Ironically, Baker and Li are members of the super-educated, high-scoring elite that Hackermeter is trying to disarm. Baker had a perfect score on his SATs and graduated within the top 5% of his engineering class at Stanford. Meanwhile, Li has dominated programming competitions for more than a decade, first in her native Taiwan, and later as part of the University of Michigan’s award-winning ACM International Collegiate Programming Contest, which won the regional championship and finished 13th at the World Finals.

The two met while interning at Apple, where they spent their lunch hours discussing algorithms in the cafeteria.

“We talked about a lot of nerdy stuff that summer,” Baker recalls. They went their separate ways in the fall — Baker made his way to Square, while Li went to Twitter — but have been swapping algorithmic and coding quizzes ever since.

They came up with the idea for Hackermeter last March, while hanging out in Baker’s kitchen.

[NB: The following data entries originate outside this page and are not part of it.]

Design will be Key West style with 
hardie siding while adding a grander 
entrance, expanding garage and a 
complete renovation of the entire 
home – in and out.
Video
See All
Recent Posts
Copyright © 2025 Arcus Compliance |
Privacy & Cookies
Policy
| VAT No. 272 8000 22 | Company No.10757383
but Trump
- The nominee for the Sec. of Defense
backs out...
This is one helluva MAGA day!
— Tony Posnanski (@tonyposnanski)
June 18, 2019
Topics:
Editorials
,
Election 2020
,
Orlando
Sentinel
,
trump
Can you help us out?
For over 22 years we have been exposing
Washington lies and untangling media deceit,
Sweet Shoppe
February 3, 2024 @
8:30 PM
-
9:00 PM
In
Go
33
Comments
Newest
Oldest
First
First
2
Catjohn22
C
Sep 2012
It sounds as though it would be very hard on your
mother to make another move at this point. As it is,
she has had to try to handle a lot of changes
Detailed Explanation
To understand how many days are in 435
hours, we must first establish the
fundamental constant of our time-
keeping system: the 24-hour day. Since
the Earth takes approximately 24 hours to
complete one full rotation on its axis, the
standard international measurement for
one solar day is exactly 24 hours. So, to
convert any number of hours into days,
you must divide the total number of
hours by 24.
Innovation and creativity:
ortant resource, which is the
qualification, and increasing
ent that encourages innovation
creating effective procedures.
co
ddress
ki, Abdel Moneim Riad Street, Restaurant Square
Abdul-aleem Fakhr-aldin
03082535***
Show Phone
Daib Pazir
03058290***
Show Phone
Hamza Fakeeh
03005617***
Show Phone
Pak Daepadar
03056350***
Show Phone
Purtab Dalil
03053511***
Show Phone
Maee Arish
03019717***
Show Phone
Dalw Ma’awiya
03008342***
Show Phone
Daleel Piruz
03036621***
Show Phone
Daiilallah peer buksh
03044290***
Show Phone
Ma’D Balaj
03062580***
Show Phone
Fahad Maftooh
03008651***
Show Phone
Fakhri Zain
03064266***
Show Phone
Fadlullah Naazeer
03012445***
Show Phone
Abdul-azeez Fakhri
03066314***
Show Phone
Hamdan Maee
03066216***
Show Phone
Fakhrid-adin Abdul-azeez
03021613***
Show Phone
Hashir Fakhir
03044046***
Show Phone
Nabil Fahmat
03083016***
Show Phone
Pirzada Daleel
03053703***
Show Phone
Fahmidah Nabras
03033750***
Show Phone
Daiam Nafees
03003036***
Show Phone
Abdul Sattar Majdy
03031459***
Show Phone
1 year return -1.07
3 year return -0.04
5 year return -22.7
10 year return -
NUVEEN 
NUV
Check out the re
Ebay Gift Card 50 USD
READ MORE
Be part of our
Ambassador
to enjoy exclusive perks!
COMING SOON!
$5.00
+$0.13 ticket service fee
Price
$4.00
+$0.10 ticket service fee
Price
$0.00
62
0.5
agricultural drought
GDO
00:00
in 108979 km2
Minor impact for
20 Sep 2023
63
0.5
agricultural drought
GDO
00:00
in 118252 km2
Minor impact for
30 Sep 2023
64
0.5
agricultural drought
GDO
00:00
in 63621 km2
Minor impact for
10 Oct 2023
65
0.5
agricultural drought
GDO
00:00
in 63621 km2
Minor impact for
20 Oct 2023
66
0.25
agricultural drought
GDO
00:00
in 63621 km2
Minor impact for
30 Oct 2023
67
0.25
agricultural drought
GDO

The soon-to-be co-founders were complaining about current hiring practices at their respective workplaces when the idea struck them. The conversation went something like this:

Baker: “Hiring sucks at Square!”

Li: “Hiring sucks at Twitter!”

(Eureka moment)

Both: “The Y Combinator application deadline is in three weeks!!!”

“We put together a prototype and we got in, and then we threw away the prototype and started coding for real in May,” Baker says.

Hackermeter launched on TechCrunch in August, and had 4,500 coders sign up and complete 150,000 challenges within the first week. They currently have 15 companies on board, with 30 more on the waitlist.

It doesn’t cost anything for developers to take challenges or get matched with employers, but employers pay a headhunting fee for every Hackermeter-facilitated hire ($10,000-$20,000).

The company aims to become the go-to source for hiring new Electrical Engineering and Computer Science grads, and Baker says facilitating 25% of EECS new hires would generate $200-million in annual revenue. What’s more, he says the national market for hiring new software engineers is worth $2-billion.